In the early stages of IgA nephropathy, you may not notice any symptoms. You can have the disease for years, or even decades, without knowing it. The first sign of IgA nephropathy can appear when you have a cold, sore throat or other infection. When this happens, you may notice your urine is pink or brown, which is a sign that you have blood in your urine. Some people also have protein in their urine. If you have protein in your urine, you might notice that your urine looks foamy or bubbly and that your hands and feet are swollen.
Your health care provider might notice a problem before you do. A routine urine test at a regular check-up can show signs of IgA nephropathy. If you have tiny amounts of blood in your urine, you may not be able to see it, but it will show up in a urine test. If you have IgA nephropathy, the tiny clumps of blood in your urine will be shaped like tubes, because they form inside the kidneys’ tube-like filters called glomeruli.
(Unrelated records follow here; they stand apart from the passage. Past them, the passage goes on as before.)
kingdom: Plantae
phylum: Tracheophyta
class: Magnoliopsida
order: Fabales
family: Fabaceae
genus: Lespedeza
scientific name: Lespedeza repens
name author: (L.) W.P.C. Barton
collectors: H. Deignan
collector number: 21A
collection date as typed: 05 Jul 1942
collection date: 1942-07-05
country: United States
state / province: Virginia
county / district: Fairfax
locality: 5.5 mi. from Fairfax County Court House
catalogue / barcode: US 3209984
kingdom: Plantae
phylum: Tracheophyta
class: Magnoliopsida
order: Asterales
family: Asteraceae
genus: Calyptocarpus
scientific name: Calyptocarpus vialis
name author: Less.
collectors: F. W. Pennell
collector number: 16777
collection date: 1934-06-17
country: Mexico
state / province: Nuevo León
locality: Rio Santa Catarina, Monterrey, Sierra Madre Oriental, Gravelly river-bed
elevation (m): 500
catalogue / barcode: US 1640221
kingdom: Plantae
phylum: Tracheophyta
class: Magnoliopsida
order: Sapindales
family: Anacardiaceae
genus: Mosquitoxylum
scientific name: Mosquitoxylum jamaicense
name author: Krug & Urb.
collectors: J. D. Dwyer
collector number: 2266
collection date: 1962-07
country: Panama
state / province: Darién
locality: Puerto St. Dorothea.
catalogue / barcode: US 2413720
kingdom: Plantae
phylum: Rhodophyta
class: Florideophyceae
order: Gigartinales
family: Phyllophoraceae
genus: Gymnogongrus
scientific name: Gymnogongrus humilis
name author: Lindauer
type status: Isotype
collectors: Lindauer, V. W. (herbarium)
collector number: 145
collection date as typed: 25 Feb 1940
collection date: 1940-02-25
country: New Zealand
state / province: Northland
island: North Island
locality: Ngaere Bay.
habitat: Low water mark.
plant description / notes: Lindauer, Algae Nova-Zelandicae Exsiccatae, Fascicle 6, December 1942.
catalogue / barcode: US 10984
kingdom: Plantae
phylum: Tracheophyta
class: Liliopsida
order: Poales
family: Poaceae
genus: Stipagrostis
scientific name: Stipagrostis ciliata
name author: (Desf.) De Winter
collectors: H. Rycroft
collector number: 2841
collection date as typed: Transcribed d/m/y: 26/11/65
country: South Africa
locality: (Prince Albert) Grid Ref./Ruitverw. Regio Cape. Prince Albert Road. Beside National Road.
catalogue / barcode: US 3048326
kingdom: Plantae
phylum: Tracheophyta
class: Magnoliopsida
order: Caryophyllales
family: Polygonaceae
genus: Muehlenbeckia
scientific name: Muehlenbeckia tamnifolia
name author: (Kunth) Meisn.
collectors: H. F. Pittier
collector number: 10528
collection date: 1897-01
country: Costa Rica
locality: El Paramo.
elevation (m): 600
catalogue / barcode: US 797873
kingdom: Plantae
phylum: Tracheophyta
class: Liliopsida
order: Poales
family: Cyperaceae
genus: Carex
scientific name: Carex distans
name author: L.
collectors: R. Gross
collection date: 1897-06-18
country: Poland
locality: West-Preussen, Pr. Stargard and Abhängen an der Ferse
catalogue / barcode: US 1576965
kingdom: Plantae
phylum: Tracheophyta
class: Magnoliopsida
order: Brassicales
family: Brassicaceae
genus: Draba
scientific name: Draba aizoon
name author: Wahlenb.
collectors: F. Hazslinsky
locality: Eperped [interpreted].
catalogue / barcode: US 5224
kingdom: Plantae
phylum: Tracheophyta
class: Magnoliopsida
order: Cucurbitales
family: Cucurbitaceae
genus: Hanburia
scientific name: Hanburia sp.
If your urine test shows a problem or if you notice signs of blood or protein in your urine, your health care provider may want you to have blood tests to check your kidney health.
If both your blood and urine tests show signs that your kidneys are damaged, your health care provider might want you to have a kidney biopsy. A kidney biopsy is a test to look at a tiny piece of your kidney under a powerful microscope. During the biopsy, a needle is inserted into your kidney to collect a very small sample of your kidney tissue. A doctor will look at the sample using a microscope to check for IgA nephropathy. Only a kidney biopsy can tell your doctor if you have IgA nephropathy.